Gov. Nathan Deal has pushed back his news conference on the DeKalb school board mess to 2:30 today, suggesting that he’s seeking legal guidance on his options in this quagmire.
To recap: On Thursday, a unanimous state Board of Education, under an untested 2010 law, voted to recommend the suspension of six veteran DeKalb school board members. On Friday, a federal judge, while not stopping Deal from suspending the six, prohibited him from replacing them, pending a hearing later this week on the validity of the law.
That put Deal in a bind as ousting the members without replacing them creates a worse-case scenario for DeKalb, no closure, no quorum and no chance that new school chief Michael Thurmond can move quickly on whatever plans he has for the district. (And we have yet to see any real plans.)
Protracting this melodrama will only fuel the increasing push by Lakeside to form its own city and Dunwoody to form its own school system. In the end, DeKalb County could be so fragmented as to be unrecognizable. There has been a surge in notices of community meetings and town halls around issues of winning independence from either the county or the school district.
Such discord makes a unified school vision impossible and hampers any real change if parents are more focused on creating an exit strategy rather than a reform one.
Gov. Nathan Deal has not yet made a decision on whether to suspend members of the DeKalb County school board, lawmakers who were briefed by the governor said after emerging from an hourlong meeting Monday.
Members of the DeKalb delegation said the governor was weighing several options, including a compromise that would that would avoid a court battle. Under that plan, the governor’s office would closely monitor the school board’s progress if the legal challenges were abandoned. “We don’t know what he’s going to do,” said state Rep. Scott Holcomb, D-Atlanta.

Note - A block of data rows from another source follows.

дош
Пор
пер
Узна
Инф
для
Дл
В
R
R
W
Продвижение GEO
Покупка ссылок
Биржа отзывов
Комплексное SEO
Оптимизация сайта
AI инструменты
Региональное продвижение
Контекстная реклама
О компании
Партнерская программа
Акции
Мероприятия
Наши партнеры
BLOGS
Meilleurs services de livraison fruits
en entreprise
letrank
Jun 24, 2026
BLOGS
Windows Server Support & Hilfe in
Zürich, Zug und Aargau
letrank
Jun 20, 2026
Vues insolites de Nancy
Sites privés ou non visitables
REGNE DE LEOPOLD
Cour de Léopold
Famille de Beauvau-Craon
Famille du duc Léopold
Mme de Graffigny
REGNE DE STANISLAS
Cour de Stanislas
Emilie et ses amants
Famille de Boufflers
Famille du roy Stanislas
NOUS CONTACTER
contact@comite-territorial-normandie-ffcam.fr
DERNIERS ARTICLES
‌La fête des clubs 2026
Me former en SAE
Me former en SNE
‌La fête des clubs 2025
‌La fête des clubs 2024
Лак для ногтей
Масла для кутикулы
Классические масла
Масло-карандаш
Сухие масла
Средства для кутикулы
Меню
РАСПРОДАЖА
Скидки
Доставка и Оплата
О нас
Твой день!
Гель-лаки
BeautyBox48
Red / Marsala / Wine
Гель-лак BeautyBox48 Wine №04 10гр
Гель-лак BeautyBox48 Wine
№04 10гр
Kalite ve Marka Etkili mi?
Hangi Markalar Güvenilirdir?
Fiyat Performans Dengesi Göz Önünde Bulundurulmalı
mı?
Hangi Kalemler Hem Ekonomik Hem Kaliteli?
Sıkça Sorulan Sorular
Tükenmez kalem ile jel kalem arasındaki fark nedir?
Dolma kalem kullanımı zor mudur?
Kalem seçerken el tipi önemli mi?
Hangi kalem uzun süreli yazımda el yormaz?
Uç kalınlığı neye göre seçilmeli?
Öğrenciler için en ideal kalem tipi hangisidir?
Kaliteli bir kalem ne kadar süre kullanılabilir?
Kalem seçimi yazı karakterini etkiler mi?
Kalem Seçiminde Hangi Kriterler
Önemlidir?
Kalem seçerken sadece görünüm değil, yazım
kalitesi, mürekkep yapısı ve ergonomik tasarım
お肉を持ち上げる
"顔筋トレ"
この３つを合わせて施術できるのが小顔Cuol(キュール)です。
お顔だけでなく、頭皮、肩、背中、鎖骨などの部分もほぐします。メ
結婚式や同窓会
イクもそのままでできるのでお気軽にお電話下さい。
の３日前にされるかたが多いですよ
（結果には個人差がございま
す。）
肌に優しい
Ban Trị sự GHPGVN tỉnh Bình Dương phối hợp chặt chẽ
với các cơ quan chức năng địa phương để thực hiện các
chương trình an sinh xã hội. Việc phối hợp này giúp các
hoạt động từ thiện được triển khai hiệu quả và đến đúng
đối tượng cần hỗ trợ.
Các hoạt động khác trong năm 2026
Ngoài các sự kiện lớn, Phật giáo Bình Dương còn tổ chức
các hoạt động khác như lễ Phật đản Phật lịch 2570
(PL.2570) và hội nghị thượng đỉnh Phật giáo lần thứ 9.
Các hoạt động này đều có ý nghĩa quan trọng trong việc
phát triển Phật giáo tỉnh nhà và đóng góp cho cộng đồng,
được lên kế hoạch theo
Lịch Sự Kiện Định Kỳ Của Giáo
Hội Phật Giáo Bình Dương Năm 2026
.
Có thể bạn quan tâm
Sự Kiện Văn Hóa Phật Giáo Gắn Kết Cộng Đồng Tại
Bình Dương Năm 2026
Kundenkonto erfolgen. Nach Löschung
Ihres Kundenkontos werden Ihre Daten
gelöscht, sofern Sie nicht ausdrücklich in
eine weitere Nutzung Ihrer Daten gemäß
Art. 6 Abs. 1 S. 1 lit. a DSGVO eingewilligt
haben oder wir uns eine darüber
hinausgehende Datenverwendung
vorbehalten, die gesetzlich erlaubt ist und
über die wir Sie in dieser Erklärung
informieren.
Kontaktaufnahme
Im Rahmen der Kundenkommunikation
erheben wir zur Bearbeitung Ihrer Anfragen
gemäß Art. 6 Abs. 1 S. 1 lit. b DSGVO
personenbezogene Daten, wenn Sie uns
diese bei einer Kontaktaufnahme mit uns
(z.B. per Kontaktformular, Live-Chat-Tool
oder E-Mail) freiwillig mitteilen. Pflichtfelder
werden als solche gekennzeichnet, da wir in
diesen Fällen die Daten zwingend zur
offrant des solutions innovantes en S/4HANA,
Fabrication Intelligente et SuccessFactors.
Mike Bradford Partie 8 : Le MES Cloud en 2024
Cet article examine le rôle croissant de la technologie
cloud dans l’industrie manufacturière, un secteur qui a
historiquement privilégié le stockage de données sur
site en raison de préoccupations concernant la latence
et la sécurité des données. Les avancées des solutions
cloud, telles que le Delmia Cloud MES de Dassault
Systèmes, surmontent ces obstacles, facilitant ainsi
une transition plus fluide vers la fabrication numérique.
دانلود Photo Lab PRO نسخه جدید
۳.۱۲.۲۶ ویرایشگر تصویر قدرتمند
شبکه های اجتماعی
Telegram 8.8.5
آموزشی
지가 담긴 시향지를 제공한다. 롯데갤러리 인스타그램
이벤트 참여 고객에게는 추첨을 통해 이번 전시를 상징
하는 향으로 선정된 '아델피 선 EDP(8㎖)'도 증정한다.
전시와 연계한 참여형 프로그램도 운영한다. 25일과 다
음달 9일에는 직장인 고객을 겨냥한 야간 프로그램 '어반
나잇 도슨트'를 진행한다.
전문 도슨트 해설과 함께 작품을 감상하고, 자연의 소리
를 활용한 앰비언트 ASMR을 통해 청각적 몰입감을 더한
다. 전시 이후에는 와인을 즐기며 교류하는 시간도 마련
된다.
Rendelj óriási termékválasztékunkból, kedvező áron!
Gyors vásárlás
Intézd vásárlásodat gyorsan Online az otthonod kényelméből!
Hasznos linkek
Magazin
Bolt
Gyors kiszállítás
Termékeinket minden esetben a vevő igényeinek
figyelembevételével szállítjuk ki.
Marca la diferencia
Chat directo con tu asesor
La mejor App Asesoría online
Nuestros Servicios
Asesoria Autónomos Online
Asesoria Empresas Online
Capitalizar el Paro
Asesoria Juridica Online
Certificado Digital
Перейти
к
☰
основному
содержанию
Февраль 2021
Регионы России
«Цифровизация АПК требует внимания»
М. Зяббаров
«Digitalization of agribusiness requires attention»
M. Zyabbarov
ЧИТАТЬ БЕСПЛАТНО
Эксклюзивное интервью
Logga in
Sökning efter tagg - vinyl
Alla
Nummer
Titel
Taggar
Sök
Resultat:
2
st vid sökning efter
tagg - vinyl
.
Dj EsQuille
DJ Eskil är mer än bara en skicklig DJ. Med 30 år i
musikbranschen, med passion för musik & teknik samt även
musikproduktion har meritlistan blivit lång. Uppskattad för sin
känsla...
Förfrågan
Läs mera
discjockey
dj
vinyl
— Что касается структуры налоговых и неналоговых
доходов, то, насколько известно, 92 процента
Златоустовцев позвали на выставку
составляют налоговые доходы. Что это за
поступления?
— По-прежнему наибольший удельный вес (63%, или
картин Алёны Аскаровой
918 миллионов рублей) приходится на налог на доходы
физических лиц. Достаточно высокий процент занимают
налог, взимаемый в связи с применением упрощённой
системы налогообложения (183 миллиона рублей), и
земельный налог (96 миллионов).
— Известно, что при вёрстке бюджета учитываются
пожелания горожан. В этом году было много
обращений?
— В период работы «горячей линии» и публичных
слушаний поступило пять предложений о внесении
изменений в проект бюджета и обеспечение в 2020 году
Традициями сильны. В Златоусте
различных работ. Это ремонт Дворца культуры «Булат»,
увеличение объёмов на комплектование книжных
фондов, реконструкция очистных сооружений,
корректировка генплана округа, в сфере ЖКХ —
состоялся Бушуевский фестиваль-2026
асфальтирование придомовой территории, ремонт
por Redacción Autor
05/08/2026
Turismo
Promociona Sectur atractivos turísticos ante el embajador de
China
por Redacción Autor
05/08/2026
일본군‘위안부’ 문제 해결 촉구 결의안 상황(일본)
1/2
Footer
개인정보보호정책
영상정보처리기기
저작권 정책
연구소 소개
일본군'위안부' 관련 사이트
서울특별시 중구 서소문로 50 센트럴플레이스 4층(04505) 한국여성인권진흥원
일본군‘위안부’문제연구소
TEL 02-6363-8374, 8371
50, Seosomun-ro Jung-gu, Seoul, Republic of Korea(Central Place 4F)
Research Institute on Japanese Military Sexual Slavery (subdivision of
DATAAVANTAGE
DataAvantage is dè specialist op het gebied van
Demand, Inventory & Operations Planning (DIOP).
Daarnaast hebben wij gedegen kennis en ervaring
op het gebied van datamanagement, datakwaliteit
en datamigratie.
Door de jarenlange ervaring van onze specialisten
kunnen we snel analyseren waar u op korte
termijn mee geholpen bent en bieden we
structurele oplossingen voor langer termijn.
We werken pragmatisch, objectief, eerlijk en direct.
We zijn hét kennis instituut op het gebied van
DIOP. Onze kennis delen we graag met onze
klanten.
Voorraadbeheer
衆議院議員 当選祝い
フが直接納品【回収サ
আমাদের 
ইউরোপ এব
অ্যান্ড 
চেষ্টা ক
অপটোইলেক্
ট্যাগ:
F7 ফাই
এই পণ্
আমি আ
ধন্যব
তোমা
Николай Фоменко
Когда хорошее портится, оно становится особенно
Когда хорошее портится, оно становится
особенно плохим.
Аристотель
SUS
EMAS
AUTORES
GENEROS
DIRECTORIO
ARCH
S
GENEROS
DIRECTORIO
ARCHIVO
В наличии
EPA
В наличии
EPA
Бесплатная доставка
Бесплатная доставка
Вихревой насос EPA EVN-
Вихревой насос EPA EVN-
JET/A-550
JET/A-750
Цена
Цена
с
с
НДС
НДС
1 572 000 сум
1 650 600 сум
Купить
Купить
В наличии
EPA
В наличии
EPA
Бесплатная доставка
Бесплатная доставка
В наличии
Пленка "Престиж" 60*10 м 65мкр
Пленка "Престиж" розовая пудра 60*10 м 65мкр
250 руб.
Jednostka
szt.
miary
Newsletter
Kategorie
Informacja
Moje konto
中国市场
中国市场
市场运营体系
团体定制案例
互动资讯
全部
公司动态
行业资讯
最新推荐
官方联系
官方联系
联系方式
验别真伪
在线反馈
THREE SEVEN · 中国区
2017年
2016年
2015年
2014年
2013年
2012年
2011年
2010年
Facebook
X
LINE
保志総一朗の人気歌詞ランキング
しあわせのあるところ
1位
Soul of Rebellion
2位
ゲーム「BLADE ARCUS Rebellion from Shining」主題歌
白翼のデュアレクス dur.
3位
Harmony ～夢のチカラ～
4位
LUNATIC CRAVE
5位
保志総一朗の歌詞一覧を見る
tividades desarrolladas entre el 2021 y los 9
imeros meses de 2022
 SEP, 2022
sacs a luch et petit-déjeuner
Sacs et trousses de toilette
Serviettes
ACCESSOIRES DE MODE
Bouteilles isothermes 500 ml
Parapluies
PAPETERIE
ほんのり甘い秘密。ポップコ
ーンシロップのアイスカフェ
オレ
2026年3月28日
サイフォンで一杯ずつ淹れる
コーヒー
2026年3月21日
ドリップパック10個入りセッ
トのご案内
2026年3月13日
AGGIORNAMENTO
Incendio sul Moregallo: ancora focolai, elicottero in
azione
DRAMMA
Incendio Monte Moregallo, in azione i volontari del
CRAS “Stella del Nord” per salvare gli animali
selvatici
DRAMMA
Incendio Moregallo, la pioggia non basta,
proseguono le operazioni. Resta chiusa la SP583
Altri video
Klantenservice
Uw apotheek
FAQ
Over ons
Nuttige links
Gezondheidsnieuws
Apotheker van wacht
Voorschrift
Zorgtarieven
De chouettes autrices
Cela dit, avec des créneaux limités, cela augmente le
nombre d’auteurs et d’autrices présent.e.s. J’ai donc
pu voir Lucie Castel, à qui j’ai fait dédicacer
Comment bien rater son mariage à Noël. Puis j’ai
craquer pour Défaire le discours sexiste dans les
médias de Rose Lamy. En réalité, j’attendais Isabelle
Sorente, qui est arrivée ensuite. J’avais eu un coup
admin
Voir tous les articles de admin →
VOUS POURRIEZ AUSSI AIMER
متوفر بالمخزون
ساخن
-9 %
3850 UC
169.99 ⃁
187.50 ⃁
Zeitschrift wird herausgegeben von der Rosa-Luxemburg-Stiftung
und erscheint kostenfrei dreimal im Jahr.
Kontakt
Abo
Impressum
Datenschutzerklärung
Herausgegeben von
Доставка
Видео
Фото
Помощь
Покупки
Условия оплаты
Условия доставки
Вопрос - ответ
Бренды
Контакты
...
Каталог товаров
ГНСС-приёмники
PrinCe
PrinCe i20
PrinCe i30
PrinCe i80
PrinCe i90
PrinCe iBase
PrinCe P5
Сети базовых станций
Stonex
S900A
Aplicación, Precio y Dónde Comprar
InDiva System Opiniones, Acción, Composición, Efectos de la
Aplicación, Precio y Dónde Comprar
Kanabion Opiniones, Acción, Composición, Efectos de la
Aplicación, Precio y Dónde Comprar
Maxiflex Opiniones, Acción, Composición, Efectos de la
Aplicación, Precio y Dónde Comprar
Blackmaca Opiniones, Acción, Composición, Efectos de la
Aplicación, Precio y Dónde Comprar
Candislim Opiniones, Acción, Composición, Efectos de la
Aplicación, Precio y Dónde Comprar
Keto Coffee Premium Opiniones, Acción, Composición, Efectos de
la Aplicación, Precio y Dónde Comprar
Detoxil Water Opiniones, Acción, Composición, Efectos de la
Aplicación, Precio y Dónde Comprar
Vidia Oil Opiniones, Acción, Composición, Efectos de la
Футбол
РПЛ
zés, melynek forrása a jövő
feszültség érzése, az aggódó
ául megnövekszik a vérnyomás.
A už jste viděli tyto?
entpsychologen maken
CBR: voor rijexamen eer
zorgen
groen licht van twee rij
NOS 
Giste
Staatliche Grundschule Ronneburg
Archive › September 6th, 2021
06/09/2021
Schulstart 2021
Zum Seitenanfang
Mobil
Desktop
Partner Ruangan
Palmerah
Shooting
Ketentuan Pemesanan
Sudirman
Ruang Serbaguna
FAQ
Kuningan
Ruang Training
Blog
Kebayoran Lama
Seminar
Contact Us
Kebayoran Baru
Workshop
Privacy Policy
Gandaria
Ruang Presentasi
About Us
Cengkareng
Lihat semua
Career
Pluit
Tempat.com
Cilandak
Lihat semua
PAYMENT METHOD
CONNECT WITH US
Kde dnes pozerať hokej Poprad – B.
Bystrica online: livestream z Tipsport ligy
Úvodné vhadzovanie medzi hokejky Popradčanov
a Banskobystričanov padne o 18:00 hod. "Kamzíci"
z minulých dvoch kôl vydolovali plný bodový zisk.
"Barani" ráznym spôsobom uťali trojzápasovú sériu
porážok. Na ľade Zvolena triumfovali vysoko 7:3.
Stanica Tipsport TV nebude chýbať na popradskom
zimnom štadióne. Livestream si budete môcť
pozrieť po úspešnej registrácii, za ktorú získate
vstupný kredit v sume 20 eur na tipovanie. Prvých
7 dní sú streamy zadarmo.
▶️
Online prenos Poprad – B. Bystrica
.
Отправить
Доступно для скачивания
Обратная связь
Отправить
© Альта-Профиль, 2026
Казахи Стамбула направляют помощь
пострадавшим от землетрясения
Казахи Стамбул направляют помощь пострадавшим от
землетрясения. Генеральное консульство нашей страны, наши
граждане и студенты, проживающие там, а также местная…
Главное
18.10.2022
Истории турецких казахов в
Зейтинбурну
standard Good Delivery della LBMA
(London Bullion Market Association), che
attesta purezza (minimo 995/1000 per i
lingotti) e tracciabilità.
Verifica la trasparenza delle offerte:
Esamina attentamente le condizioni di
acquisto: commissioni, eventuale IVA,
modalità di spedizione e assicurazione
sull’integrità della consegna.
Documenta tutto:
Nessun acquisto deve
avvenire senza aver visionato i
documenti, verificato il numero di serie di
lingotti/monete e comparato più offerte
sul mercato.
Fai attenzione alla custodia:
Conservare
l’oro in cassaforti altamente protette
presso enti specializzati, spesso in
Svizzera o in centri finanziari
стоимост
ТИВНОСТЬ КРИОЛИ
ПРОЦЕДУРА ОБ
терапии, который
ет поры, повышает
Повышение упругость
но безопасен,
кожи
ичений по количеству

Here are some possible scenarios for Deal, none of which help DeKalb but do give the governor political points for at least trying.
•If Deal suspends the six members and can’t replace them, he essentially cripples the DeKalb Board of Education which, with only three legitimate board members, would lack the power to do anything.
•To create a quorum, Deal could choose to suspend only four of the six, with the likely two remaining Nancy Jester and Pam Speaks. Then, DeKalb would have a five-member board, which would provide a quorum.
However, Deal would certainly provide even stronger legal ammunition for overturning the law since picking and choosing members to oust supports allegations that the law is arbitrary and capricious. In addition, Deal would then be suspending only African-American board members, which would lay open the racial tensions that this whole process is revealing.
Nobody is clear what the law means when it says the governor has to suspend all “eligible” members. We saw that last week when the state reversed its January position that the governor had to oust all of the DeKalb board members or none of them.
That “all or nothing” explanation was given at the January hearing in response to protests by the three newly elected DeKalb board members that they weren’t even on the board when the district was put on accreditation probation. A month later, the state reversed itself and agreed with the trio, saying Thursday at the state board hearing that the newly elected DeKalb board members were exempted and would retain their seats.
•If Deal doesn’t suspend — which seems highly unlikely to me — he will come under criticism and undermine the state board’s credibility.
Any other feasible scenarios out there today?